Notably, these functional benefits were found to be independent of the use and duration of approved ALS therapies.
In addition, the cumulative risk for death, tracheostomy, and hospitalization was lower among AMX0035-treated patients, compared with those given a placebo, but these differences did not reach statistical significance. (Tracheostomy is a surgical procedure to create an opening in the windpipe for mechanical ventilation.)
Newly presented data concerned a long-term analysis of patients’ risk of death, tracheostomy and permanent assisted ventilation, and first hospitalization throughout the trial’s open-label extension study (NCT03488524).
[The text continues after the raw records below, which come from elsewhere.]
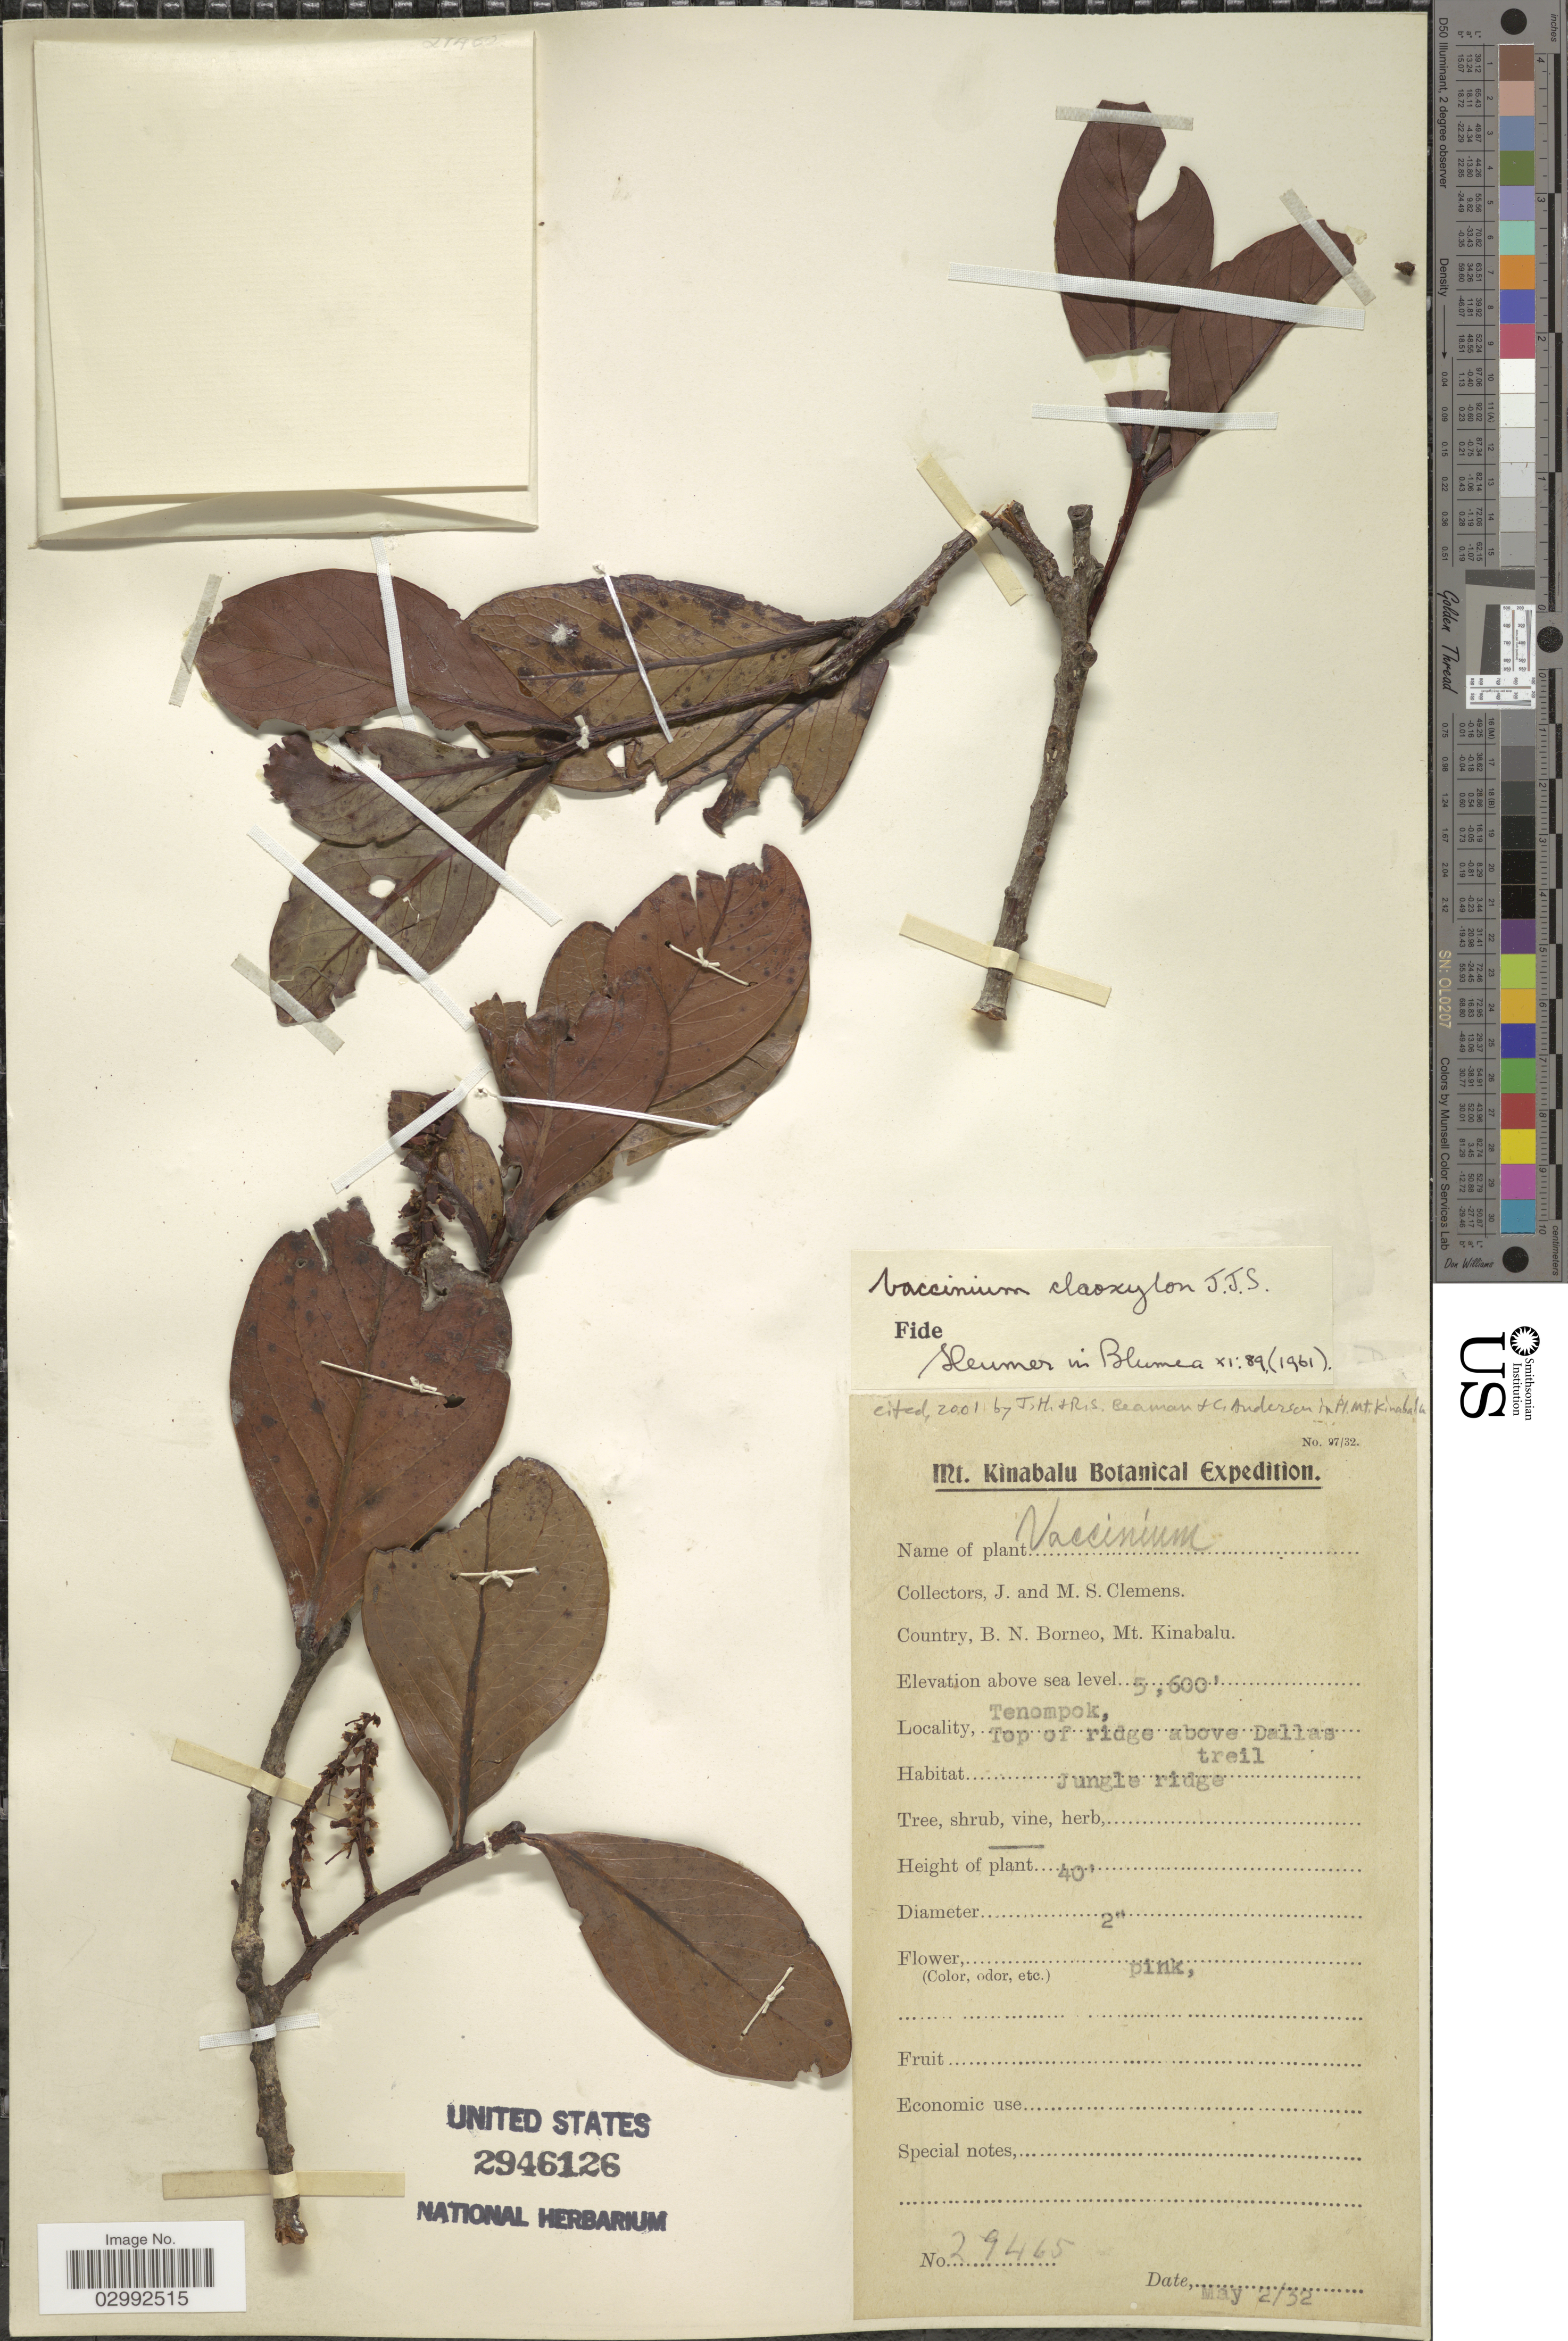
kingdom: Plantae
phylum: Tracheophyta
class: Magnoliopsida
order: Ericales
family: Ericaceae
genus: Vaccinium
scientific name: Vaccinium claoxylon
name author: J.J. Sm.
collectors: J. Clemens & M. S. Clemens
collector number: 29465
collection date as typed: Transcribed d/m/y: 2/5/32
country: Malaysia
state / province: Sabah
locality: B.N. Borneo, Mt. Kinabalu, Tenompok, Top of ridge above Dallas trail.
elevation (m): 1707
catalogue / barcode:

A total of 90 patients who completed CENTAUR (56 in the AMX0035 group and 34 in the placebo group) chose to enter the extension trial, where all were given AMX0035 for up to two and a half years (totaling nearly three years of treatment among those on AMX0035 in the main study).
Time to death was assessed through a search of public records for all participants, including those “who discontinued [treatment], who were lost to follow-up, or did not enroll in the open-label extension,” Paganoni said. The other two events were recorded prospectively via clinical reports.
She also noted that the period of observation was shorter for permanent ventilation and hospitalization than for time to death, so that data might be missing for those two events.
Patients continuously treated with AMX0035 in the main and extension trial received the therapy for a median of 8.8 months (range, 0.1 to 33 months), while those initially assigned to placebo were treated for a median of 1.9 months (range, 0 to 22.5 months).
Results at almost three years showed early and continuous use of AMX0035 was associated with a 44% lower risk of any event — death, tracheostomy or permanent assisted ventilation, or first hospitalization — compared with a placebo.
Notably, patients always on AMX0035 had a 6.5-month longer median survival than did those initially given a placebo — representing a 44% lower risk of death. They were also 44% less likely to be hospitalized, and more than half had not yet experienced their first hospitalization after nearly three years.
Continuous-treatment patients also lived significantly longer without the need for permanent ventilation or tracheostomy than those originally assigned to placebo (23.8 months vs. 18.5 months), reflecting a 42% lower combined risk.
All these results “are statistically significant and, I might add, clinically meaningful for people with a fatal disease,” Paganoni said.
Overall, “the long-term risk of all these events was significantly lower among participants originally randomized to AMX0035 versus placebo,” she concluded.